-------- Source records --------

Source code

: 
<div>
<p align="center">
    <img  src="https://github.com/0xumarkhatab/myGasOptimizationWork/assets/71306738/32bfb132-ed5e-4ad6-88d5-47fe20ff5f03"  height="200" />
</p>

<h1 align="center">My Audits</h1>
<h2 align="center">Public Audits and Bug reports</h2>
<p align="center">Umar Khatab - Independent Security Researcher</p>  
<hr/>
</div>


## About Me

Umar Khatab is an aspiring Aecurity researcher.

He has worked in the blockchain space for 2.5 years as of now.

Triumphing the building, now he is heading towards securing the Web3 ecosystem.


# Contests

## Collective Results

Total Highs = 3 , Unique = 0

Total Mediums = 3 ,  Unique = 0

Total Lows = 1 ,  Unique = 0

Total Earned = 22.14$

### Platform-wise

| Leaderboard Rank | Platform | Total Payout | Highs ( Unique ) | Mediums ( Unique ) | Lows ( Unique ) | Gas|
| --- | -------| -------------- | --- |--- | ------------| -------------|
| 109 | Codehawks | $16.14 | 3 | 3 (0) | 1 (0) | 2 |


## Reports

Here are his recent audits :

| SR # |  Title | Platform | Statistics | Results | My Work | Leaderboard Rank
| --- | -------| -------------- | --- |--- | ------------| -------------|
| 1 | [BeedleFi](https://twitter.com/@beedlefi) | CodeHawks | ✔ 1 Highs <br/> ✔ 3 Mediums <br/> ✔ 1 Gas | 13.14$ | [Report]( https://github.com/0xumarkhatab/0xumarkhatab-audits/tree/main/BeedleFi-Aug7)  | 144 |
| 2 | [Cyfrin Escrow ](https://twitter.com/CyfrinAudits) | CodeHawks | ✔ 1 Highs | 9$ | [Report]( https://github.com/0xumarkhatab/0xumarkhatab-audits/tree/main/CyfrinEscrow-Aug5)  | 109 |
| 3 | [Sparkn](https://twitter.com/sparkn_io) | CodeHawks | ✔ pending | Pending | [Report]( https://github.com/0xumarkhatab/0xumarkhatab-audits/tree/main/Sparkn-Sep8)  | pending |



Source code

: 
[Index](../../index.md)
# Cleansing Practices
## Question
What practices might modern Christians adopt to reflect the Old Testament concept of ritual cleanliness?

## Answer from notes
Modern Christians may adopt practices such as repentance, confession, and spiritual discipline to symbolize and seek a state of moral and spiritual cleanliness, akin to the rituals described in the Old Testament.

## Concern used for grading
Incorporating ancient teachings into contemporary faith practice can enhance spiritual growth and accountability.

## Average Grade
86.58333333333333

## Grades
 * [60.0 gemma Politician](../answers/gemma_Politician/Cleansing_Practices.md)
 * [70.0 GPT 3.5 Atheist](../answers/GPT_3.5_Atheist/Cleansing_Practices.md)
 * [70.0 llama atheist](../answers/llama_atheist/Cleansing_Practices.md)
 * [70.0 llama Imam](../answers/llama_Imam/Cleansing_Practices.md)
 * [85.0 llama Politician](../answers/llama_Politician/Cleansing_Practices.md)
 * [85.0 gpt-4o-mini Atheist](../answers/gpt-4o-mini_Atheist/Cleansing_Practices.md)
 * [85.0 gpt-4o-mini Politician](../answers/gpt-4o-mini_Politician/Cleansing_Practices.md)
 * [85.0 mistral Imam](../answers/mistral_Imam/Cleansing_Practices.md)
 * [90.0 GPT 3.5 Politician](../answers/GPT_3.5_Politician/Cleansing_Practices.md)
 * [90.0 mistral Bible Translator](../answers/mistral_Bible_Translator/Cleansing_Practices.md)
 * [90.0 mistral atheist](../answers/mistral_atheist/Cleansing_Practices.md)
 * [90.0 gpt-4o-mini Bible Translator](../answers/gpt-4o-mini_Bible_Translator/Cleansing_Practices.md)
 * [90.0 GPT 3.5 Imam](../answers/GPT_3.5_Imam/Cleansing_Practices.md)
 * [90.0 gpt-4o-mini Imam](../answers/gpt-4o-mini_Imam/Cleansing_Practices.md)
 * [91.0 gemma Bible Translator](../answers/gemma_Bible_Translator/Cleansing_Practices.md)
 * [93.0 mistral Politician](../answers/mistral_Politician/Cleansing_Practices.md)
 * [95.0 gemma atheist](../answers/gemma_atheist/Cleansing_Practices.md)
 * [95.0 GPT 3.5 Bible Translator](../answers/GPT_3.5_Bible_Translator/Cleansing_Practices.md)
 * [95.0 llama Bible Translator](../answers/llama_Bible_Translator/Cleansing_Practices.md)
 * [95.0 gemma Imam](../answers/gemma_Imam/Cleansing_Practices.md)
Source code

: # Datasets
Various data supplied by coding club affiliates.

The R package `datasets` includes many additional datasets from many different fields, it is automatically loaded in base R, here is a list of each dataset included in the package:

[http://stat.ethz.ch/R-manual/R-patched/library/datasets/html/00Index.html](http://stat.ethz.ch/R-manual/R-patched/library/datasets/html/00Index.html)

--------

**Activity**
Copy every one of the records above, line for line, without changing anything.

**Response to this exercise**
Source code

: 
<div>
<p align="center">
    <img  src="https://github.com/0xumarkhatab/myGasOptimizationWork/assets/71306738/32bfb132-ed5e-4ad6-88d5-47fe20ff5f03"  height="200" />
</p>

<h1 align="center">My Audits</h1>
<h2 align="center">Public Audits and Bug reports</h2>
<p align="center">Umar Khatab - Independent Security Researcher</p>  
<hr/>
</div>


## About Me

Umar Khatab is an aspiring Aecurity researcher.

He has worked in the blockchain space for 2.5 years as of now.

Triumphing the building, now he is heading towards securing the Web3 ecosystem.


# Contests

## Collective Results

Total Highs = 3 , Unique = 0

Total Mediums = 3 ,  Unique = 0

Total Lows = 1 ,  Unique = 0

Total Earned = 22.14$

### Platform-wise

| Leaderboard Rank | Platform | Total Payout | Highs ( Unique ) | Mediums ( Unique ) | Lows ( Unique ) | Gas|
| --- | -------| -------------- | --- |--- | ------------| -------------|
| 109 | Codehawks | $16.14 | 3 | 3 (0) | 1 (0) | 2 |


## Reports

Here are his recent audits :

| SR # |  Title | Platform | Statistics | Results | My Work | Leaderboard Rank
| --- | -------| -------------- | --- |--- | ------------| -------------|
| 1 | [BeedleFi](https://twitter.com/@beedlefi) | CodeHawks | ✔ 1 Highs <br/> ✔ 3 Mediums <br/> ✔ 1 Gas | 13.14$ | [Report]( https://github.com/0xumarkhatab/0xumarkhatab-audits/tree/main/BeedleFi-Aug7)  | 144 |
| 2 | [Cyfrin Escrow ](https://twitter.com/CyfrinAudits) | CodeHawks | ✔ 1 Highs | 9$ | [Report]( https://github.com/0xumarkhatab/0xumarkhatab-audits/tree/main/CyfrinEscrow-Aug5)  | 109 |
| 3 | [Sparkn](https://twitter.com/sparkn_io) | CodeHawks | ✔ pending | Pending | [Report]( https://github.com/0xumarkhatab/0xumarkhatab-audits/tree/main/Sparkn-Sep8)  | pending |



Source code

: 
[Index](../../index.md)
# Cleansing Practices
## Question
What practices might modern Christians adopt to reflect the Old Testament concept of ritual cleanliness?

## Answer from notes
Modern Christians may adopt practices such as repentance, confession, and spiritual discipline to symbolize and seek a state of moral and spiritual cleanliness, akin to the rituals described in the Old Testament.

## Concern used for grading
Incorporating ancient teachings into contemporary faith practice can enhance spiritual growth and accountability.

## Average Grade
86.58333333333333

## Grades
 * [60.0 gemma Politician](../answers/gemma_Politician/Cleansing_Practices.md)
 * [70.0 GPT 3.5 Atheist](../answers/GPT_3.5_Atheist/Cleansing_Practices.md)
 * [70.0 llama atheist](../answers/llama_atheist/Cleansing_Practices.md)
 * [70.0 llama Imam](../answers/llama_Imam/Cleansing_Practices.md)
 * [85.0 llama Politician](../answers/llama_Politician/Cleansing_Practices.md)
 * [85.0 gpt-4o-mini Atheist](../answers/gpt-4o-mini_Atheist/Cleansing_Practices.md)
 * [85.0 gpt-4o-mini Politician](../answers/gpt-4o-mini_Politician/Cleansing_Practices.md)
 * [85.0 mistral Imam](../answers/mistral_Imam/Cleansing_Practices.md)
 * [90.0 GPT 3.5 Politician](../answers/GPT_3.5_Politician/Cleansing_Practices.md)
 * [90.0 mistral Bible Translator](../answers/mistral_Bible_Translator/Cleansing_Practices.md)
 * [90.0 mistral atheist](../answers/mistral_atheist/Cleansing_Practices.md)
 * [90.0 gpt-4o-mini Bible Translator](../answers/gpt-4o-mini_Bible_Translator/Cleansing_Practices.md)
 * [90.0 GPT 3.5 Imam](../answers/GPT_3.5_Imam/Cleansing_Practices.md)
 * [90.0 gpt-4o-mini Imam](../answers/gpt-4o-mini_Imam/Cleansing_Practices.md)
 * [91.0 gemma Bible Translator](../answers/gemma_Bible_Translator/Cleansing_Practices.md)
 * [93.0 mistral Politician](../answers/mistral_Politician/Cleansing_Practices.md)
 * [95.0 gemma atheist](../answers/gemma_atheist/Cleansing_Practices.md)
 * [95.0 GPT 3.5 Bible Translator](../answers/GPT_3.5_Bible_Translator/Cleansing_Practices.md)
 * [95.0 llama Bible Translator](../answers/llama_Bible_Translator/Cleansing_Practices.md)
 * [95.0 gemma Imam](../answers/gemma_Imam/Cleansing_Practices.md)
Source code

: # Datasets
Various data supplied by coding club affiliates.

The R package `datasets` includes many additional datasets from many different fields, it is automatically loaded in base R, here is a list of each dataset included in the package:

[http://stat.ethz.ch/R-manual/R-patched/library/datasets/html/00Index.html](http://stat.ethz.ch/R-manual/R-patched/library/datasets/html/00Index.html)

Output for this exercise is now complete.